John Marino and William Reynolds founded their printing company in 2003 to print just about everything—postcards, business cards, brochures, catalogs. But they soon realized that in order to grow, they had to narrow their focus.
“Early on, we had a consultant that said, ‘You guys are a mile wide and an inch deep, and you need to be an inch wide and a mile deep,’” Marino says. “That was a great piece of advice, which we took.”
Having printed books, and finding that there was less competition there—as well as a growing market—Marino and Williams decided to put their focus there. Today, book publishing makes up 95 to 98 percent of the company’s revenue.
Brio is a contract book publisher, meaning it helps an author edit, design, market, and distribute a book for a fee that the author pays; the author keeps all rights and royalties. (This approach contrasts with that of vanity publishers, where the author pays for the publication and the press holds the copyright, and typically doesn’t promote its titles.) While Brio helps its authors execute the project, the authors retain creative control.

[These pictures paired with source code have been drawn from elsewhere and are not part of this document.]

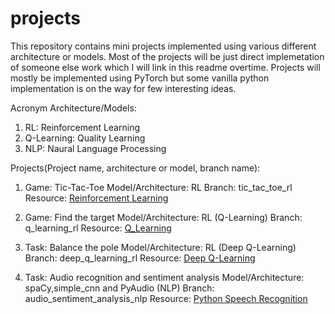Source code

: # projects

This repository contains mini projects implemented using various different architecture or models. Most of the projects will be just direct implemetation of someone else work which I will link in this readme overtime. 
Projects will mostly be implemented using PyTorch but some vanilla python implementation is on the way for few interesting ideas.

Acronym Architecture/Models:
  1. RL: Reinforcement Learning
  2. Q-Learning: Quality Learning
  3. NLP: Naural Language Processing
  

Projects(Project name, architecture or model, branch name):
  1. Game: Tic-Tac-Toe
     Model/Architecture: RL
     Branch: tic_tac_toe_rl
     Resource: [Reinforcement Learning](https://towardsdatascience.com/reinforcement-learning-implement-tictactoe-189582bea542)
    
  2. Game: Find the target
     Model/Architecture: RL (Q-Learning)
     Branch: q_learning_rl
     Resource: [Q_Learning](https://towardsdatascience.com/a-beginners-guide-to-q-learning-c3e2a30a653c)
     
  3. Task: Balance the pole
     Model/Architecture: RL (Deep Q-Learning)
     Branch: deep_q_learning_rl
     Resource: [Deep Q-Learning](https://pytorch.org/tutorials/intermediate/reinforcement_q_learning.html)
  
  4. Task: Audio recognition and sentiment analysis
     Model/Architecture: spaCy,simple_cnn and PyAudio (NLP)
     Branch: audio_sentiment_analysis_nlp
     Resource: [Python Speech Recognition](https://realpython.com/python-speech-recognition/)
   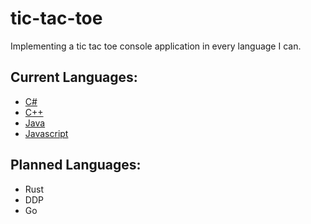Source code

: # tic-tac-toe
Implementing a tic tac toe console application in every language I can.

## Current Languages:
- [C#](/CSharp/Program.cs)
- [C++](/Cpp/tic-tac-toe.cpp)
- [Java](Java/App.java)
- [Javascript](Javascript/tic-tac-toe.js)

## Planned Languages:
- Rust
- DDP
- Go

The company prints both hardcover and soft-cover books.
Brio doesn’t limit its book production services to printing. It offers a menu of services that includes marketing, editing, designing, printing, storing, and distributing books. (Its distribution system extends to 25,000 retailers, including Barnes & Noble and Amazon.) The company also can develop dedicated Web sites for the books it publishes. All of these services are available à la carte.
The service Reynolds and Marino are currently most excited about is ghostwriting, which Brio started offering in early 2008, targeting primarily CEOs and other high-level executives. A customer can now hire Brio to produce a book from conception to distribution—plus an ancillary Web site and marketing plan—for $25,000 to $50,000. The entire process can take as few as four to six weeks.
Besides business titles, Brio publishes books in other genres, including children’s, biography, religion, cooking, and self-help. It also has published textbooks. All told, it produces up to 400,000 to 500,000 books a year, averaging 250 titles annually. A staff specialist in search engine optimization creates roughly 10 Web sites a year to market these books.